╭──

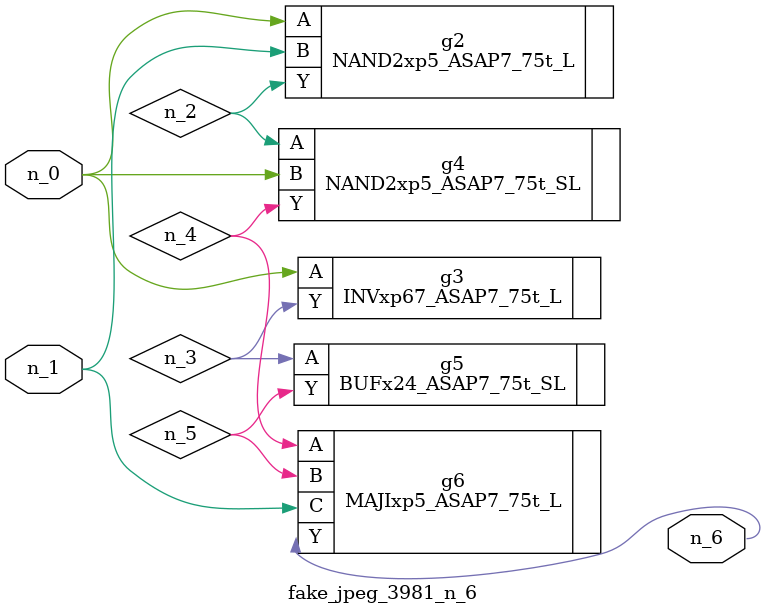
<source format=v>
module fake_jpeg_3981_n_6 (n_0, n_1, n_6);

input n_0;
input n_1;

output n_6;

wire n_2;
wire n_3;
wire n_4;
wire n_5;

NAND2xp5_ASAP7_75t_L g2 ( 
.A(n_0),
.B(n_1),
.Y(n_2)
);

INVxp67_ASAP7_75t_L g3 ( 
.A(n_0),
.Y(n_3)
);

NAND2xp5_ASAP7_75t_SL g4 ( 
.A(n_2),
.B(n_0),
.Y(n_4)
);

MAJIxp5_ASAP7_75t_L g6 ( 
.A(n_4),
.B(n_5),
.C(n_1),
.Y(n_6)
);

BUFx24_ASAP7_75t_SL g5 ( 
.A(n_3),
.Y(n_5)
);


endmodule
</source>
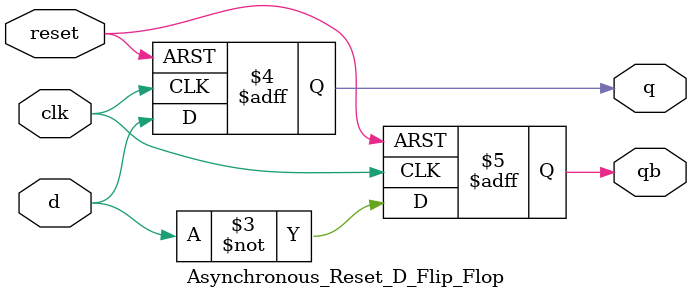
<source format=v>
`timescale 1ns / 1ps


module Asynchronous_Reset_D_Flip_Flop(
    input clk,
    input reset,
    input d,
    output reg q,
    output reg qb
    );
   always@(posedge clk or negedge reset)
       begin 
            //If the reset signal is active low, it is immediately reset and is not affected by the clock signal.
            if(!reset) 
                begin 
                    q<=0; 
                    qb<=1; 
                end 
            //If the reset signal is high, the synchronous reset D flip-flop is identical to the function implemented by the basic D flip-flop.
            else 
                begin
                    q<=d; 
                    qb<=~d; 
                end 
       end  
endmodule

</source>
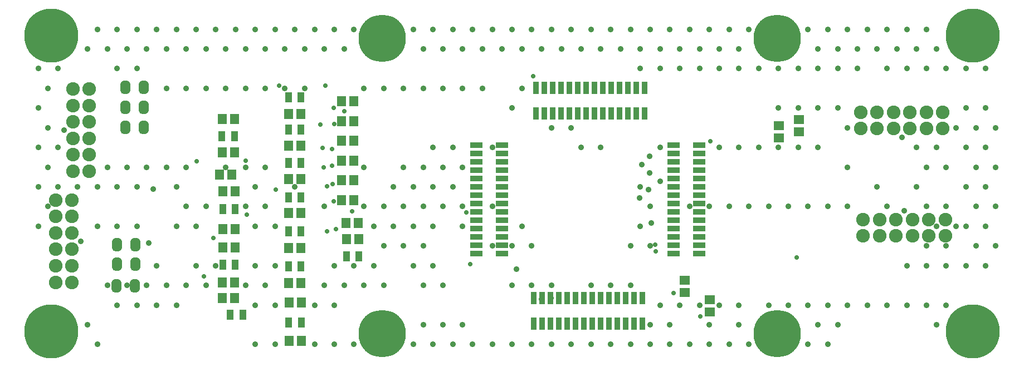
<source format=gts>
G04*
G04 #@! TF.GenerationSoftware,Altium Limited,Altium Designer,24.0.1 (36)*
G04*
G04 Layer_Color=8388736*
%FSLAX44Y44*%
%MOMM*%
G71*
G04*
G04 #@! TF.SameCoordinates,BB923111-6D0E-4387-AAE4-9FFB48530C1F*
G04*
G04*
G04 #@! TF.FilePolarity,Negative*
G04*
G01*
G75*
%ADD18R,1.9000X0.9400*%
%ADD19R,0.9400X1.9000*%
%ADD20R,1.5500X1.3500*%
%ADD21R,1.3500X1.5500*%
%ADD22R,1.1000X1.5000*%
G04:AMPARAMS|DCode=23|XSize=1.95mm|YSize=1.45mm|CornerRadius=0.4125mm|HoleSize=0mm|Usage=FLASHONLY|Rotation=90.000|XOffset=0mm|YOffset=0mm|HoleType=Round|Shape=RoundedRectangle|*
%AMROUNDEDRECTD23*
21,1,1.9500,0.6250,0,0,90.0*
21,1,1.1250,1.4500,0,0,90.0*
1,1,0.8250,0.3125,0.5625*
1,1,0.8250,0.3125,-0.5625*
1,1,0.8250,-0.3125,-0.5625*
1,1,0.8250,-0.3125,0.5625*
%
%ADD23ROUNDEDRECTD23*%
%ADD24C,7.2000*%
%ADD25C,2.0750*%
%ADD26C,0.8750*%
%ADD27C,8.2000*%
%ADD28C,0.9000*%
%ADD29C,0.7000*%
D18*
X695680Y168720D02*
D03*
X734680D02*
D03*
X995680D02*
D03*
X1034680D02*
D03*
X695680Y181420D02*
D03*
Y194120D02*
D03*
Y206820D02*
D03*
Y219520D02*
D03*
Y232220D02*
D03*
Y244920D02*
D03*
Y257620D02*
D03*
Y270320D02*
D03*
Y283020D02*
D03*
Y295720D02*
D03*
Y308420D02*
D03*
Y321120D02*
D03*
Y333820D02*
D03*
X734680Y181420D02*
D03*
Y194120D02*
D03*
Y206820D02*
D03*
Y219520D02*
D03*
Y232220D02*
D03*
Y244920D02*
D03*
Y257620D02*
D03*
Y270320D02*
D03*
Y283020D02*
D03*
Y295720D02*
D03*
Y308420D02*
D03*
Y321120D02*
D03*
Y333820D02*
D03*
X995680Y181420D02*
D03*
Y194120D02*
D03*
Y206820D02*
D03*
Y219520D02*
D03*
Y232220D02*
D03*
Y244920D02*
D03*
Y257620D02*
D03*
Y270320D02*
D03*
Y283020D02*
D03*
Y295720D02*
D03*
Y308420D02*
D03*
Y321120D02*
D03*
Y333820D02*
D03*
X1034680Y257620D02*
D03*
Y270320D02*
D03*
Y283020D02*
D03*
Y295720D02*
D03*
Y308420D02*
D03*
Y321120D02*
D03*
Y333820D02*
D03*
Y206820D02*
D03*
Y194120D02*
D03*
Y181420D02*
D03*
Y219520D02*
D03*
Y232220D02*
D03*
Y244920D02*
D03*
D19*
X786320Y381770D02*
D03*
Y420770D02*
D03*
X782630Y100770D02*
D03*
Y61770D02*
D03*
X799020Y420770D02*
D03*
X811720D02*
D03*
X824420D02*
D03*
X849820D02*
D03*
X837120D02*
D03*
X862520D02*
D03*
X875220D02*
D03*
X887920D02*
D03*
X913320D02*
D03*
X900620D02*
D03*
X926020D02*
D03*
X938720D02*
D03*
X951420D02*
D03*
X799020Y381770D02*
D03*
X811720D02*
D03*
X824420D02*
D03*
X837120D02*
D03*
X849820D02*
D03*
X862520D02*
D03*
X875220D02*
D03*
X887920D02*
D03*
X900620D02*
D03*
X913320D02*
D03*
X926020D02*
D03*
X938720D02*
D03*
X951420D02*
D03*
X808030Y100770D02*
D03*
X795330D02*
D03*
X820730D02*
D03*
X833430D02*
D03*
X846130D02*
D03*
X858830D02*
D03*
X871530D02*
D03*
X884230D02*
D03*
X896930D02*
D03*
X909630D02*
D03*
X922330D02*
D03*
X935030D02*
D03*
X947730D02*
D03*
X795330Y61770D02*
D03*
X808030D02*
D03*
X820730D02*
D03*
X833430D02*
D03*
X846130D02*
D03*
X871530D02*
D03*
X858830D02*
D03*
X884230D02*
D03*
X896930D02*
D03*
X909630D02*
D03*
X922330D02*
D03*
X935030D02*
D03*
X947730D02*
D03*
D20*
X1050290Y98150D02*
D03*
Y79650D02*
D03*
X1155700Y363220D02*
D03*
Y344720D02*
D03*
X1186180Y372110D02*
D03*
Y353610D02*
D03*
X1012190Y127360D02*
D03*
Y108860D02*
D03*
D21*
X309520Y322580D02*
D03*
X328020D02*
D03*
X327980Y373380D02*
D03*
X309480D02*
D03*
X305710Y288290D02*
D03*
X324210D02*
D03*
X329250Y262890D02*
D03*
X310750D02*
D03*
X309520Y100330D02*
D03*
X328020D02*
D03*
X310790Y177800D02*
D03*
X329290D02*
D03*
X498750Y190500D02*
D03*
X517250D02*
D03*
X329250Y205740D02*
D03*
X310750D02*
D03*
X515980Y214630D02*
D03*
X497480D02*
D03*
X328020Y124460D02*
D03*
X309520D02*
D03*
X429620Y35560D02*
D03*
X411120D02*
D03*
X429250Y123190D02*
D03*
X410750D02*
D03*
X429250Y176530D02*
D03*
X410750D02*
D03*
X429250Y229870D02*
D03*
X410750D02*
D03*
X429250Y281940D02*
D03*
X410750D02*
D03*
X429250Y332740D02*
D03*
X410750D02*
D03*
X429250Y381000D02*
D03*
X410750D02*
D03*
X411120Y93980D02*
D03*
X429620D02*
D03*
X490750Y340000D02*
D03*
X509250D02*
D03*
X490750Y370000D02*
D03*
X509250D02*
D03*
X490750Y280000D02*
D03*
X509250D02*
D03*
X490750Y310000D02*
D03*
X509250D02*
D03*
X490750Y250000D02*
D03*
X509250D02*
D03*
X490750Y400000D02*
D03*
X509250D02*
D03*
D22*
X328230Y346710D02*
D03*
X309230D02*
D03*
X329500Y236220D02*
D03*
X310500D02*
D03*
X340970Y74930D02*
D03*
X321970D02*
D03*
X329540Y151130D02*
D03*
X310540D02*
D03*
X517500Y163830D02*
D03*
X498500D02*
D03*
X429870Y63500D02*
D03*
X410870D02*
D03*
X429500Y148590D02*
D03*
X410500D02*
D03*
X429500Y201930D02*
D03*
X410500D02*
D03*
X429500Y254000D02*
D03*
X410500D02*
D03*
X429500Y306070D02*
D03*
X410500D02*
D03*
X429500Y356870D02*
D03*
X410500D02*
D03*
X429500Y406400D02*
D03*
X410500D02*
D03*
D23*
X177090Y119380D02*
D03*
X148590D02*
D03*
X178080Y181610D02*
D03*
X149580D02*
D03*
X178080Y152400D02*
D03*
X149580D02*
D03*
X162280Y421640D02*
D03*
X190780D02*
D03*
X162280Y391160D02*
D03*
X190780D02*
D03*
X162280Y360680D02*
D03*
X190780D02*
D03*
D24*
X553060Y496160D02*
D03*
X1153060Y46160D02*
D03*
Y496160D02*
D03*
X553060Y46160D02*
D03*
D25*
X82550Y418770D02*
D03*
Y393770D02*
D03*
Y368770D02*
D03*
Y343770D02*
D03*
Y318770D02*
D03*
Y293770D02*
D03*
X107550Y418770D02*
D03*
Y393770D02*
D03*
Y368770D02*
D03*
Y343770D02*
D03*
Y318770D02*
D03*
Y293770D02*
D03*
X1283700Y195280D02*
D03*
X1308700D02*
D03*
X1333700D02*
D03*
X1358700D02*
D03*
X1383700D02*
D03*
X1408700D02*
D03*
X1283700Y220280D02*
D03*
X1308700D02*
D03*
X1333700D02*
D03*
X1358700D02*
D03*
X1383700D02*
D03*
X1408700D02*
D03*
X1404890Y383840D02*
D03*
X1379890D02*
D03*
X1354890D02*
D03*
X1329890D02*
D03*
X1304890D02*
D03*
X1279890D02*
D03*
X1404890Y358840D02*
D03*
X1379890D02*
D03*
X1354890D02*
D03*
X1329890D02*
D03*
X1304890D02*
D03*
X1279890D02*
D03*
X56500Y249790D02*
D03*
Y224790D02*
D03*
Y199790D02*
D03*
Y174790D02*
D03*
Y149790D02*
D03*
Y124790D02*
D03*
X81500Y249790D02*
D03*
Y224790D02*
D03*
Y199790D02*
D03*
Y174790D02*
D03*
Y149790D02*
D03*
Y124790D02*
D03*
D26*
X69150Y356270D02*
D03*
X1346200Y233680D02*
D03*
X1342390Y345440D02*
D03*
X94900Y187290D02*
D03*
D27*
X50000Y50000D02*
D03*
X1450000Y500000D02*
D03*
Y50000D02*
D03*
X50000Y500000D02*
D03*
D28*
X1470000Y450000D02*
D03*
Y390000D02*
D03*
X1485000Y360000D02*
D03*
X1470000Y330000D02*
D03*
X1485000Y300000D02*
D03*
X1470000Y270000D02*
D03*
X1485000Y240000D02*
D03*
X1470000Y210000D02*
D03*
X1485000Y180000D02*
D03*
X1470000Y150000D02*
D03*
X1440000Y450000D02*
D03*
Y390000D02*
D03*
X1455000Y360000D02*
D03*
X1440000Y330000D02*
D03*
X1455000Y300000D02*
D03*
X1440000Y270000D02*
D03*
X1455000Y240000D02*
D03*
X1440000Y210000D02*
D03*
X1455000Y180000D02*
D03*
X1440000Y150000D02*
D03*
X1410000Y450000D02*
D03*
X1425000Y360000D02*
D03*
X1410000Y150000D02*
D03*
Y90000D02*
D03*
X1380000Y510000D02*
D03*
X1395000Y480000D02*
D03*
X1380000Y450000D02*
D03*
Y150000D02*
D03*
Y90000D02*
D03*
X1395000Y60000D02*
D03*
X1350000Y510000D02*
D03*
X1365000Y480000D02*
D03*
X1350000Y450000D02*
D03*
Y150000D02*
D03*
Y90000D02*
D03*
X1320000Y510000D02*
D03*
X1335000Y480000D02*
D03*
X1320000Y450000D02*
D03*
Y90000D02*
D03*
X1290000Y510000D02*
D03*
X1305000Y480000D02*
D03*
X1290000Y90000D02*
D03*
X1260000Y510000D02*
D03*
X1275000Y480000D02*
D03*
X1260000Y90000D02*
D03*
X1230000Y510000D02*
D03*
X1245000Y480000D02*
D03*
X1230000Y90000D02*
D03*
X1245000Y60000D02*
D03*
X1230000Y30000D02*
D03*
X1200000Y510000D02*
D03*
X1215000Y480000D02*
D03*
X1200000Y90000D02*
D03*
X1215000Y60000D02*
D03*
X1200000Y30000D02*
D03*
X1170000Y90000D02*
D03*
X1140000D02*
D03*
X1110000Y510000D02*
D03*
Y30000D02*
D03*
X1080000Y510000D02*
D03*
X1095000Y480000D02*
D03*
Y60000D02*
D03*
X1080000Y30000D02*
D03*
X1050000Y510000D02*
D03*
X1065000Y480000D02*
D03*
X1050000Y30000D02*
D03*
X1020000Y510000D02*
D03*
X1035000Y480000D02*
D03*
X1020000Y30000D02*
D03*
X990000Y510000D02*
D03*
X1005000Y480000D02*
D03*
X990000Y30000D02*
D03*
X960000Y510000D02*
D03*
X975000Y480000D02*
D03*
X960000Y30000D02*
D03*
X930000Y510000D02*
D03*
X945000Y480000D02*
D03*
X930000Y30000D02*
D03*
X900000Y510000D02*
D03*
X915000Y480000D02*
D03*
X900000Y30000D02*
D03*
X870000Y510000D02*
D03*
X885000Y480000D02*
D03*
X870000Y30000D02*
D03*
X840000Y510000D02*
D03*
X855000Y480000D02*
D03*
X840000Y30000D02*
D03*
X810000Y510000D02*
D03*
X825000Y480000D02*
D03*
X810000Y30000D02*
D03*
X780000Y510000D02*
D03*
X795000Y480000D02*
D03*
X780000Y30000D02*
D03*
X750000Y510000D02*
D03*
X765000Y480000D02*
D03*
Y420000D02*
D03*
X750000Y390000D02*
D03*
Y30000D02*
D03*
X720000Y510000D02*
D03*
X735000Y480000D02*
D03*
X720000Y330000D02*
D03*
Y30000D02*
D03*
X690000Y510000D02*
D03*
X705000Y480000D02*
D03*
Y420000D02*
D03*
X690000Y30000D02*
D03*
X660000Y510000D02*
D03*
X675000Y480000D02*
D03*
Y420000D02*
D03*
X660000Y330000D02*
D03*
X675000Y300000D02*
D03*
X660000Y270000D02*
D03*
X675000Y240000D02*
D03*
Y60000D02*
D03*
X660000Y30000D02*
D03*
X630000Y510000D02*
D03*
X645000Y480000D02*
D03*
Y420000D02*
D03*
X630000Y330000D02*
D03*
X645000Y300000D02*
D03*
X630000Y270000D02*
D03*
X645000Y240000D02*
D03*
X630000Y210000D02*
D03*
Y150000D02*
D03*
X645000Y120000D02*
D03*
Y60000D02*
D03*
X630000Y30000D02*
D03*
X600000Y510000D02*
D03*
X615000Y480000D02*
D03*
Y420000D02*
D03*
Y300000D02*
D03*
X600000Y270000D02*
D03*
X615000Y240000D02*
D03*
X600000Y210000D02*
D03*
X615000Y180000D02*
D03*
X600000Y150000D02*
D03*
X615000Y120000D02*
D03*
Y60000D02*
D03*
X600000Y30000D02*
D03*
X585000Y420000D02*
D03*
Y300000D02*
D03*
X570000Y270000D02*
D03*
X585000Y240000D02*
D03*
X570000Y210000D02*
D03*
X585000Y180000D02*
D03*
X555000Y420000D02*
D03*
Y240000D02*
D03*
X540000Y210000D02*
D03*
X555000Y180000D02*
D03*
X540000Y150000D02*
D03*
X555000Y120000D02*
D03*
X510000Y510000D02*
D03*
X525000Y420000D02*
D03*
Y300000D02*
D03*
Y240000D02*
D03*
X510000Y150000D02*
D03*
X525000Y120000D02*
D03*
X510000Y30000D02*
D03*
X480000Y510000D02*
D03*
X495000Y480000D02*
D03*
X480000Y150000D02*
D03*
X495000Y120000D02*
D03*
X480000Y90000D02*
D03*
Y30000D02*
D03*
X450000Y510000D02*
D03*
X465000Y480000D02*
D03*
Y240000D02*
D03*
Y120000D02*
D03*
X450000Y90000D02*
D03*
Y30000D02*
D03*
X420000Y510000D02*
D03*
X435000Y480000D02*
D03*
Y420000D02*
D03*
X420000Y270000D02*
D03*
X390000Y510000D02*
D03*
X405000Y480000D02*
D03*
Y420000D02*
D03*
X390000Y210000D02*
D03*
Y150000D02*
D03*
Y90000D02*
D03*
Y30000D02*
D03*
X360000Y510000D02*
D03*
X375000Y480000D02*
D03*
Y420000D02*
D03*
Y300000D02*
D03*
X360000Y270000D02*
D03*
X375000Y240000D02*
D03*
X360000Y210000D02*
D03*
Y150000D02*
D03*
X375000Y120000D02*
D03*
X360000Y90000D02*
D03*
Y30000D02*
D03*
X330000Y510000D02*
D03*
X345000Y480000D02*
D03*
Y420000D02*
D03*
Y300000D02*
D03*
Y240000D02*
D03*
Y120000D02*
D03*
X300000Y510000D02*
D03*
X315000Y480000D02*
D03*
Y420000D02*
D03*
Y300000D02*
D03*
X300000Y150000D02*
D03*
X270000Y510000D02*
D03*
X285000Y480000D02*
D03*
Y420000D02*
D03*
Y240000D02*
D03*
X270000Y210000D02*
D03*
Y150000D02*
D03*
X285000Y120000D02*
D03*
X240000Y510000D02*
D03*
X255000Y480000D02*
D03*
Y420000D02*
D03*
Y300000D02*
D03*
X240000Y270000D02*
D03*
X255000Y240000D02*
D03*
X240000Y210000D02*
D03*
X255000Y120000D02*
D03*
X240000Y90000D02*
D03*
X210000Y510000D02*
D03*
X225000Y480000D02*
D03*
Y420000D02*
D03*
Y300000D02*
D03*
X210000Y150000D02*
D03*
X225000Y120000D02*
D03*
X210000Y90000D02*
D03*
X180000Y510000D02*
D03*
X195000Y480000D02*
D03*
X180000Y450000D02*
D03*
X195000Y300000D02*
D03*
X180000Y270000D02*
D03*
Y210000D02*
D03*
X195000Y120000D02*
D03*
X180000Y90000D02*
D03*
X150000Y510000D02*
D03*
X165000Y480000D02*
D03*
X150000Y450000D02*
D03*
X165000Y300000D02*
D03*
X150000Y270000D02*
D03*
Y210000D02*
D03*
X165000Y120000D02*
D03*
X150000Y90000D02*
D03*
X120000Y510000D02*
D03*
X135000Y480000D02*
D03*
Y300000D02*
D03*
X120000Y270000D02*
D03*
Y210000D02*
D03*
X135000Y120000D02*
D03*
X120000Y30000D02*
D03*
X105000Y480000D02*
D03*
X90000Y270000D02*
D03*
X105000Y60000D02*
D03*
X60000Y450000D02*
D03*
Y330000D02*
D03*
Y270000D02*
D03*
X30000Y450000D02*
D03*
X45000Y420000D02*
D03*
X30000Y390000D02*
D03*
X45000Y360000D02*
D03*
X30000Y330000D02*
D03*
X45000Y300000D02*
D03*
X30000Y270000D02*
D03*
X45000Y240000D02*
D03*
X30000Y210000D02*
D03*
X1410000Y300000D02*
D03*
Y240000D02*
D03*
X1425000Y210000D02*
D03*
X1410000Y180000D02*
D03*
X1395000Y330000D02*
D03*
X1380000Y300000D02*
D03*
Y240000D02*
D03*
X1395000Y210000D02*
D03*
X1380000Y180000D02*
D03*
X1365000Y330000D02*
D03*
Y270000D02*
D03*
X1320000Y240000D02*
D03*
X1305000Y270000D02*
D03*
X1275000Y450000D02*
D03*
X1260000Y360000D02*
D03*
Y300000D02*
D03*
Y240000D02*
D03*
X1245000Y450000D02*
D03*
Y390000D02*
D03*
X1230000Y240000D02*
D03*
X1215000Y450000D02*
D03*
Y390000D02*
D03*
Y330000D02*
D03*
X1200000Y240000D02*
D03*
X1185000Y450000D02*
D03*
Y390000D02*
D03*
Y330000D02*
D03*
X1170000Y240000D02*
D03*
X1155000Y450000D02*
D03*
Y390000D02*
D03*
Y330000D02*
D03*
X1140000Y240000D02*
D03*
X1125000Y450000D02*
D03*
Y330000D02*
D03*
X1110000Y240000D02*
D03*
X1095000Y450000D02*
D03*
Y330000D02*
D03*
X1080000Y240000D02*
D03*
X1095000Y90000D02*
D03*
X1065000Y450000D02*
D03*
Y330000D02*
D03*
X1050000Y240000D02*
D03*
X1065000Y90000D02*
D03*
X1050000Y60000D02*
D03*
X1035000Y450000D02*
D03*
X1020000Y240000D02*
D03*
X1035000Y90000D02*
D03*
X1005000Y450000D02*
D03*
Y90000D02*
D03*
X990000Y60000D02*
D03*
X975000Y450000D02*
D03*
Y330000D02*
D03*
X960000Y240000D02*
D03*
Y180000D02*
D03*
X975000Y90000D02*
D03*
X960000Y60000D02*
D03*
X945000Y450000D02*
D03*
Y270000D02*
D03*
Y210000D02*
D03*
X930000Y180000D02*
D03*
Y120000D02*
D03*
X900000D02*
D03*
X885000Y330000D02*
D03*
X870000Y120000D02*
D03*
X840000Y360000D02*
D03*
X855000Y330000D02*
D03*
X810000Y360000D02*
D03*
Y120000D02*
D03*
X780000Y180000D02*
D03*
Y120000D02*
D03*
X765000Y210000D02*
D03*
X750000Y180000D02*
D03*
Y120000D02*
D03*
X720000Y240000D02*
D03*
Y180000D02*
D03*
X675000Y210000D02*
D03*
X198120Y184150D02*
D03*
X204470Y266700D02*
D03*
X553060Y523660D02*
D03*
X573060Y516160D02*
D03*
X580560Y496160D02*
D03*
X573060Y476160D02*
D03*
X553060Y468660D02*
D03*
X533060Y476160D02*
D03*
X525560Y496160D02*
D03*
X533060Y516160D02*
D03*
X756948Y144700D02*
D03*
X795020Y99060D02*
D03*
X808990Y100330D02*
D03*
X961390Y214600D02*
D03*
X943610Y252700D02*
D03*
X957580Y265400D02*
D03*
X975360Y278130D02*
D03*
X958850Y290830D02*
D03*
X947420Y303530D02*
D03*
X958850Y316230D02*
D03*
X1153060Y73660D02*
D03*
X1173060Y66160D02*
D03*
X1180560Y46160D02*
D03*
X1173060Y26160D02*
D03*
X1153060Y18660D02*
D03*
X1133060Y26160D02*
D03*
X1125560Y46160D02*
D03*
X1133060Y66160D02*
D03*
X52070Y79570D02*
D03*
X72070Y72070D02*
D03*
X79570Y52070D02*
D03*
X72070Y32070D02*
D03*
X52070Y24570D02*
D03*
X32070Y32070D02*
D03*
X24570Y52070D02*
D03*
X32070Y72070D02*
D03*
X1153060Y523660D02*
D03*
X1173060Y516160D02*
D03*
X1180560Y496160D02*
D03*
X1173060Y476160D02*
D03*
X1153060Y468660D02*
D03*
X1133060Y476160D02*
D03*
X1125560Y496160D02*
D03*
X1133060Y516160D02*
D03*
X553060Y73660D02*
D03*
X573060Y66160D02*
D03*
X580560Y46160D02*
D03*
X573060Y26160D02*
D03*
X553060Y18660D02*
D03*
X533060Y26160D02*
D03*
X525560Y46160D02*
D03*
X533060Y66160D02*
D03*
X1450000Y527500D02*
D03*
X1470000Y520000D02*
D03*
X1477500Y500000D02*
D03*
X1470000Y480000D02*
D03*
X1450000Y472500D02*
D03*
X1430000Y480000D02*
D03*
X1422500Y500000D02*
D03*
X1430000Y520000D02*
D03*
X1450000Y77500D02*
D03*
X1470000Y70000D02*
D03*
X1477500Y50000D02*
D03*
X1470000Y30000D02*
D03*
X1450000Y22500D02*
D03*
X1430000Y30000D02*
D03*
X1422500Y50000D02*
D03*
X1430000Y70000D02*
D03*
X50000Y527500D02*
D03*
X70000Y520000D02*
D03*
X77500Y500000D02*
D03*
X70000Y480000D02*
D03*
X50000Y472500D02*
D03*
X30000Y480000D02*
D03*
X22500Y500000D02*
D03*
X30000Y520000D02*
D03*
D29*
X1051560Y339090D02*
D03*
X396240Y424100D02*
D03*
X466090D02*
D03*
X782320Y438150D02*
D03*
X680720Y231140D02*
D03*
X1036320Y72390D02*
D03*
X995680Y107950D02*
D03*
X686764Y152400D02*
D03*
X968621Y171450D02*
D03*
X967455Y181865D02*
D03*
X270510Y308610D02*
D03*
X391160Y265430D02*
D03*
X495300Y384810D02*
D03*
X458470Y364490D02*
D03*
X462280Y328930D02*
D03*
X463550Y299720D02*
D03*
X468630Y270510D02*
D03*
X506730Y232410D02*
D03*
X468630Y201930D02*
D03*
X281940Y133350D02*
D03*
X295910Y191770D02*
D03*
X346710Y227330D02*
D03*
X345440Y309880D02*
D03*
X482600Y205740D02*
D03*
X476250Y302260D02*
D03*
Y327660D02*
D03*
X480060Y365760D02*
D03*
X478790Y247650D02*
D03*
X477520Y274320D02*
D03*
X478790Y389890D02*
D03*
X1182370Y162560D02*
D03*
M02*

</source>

╰──

◆ PROBLEM STATEMENT ◆
Among the lines of the listing, count those holding the string "input" and reply with the count only.

◆ ANSWER BOX ◆
5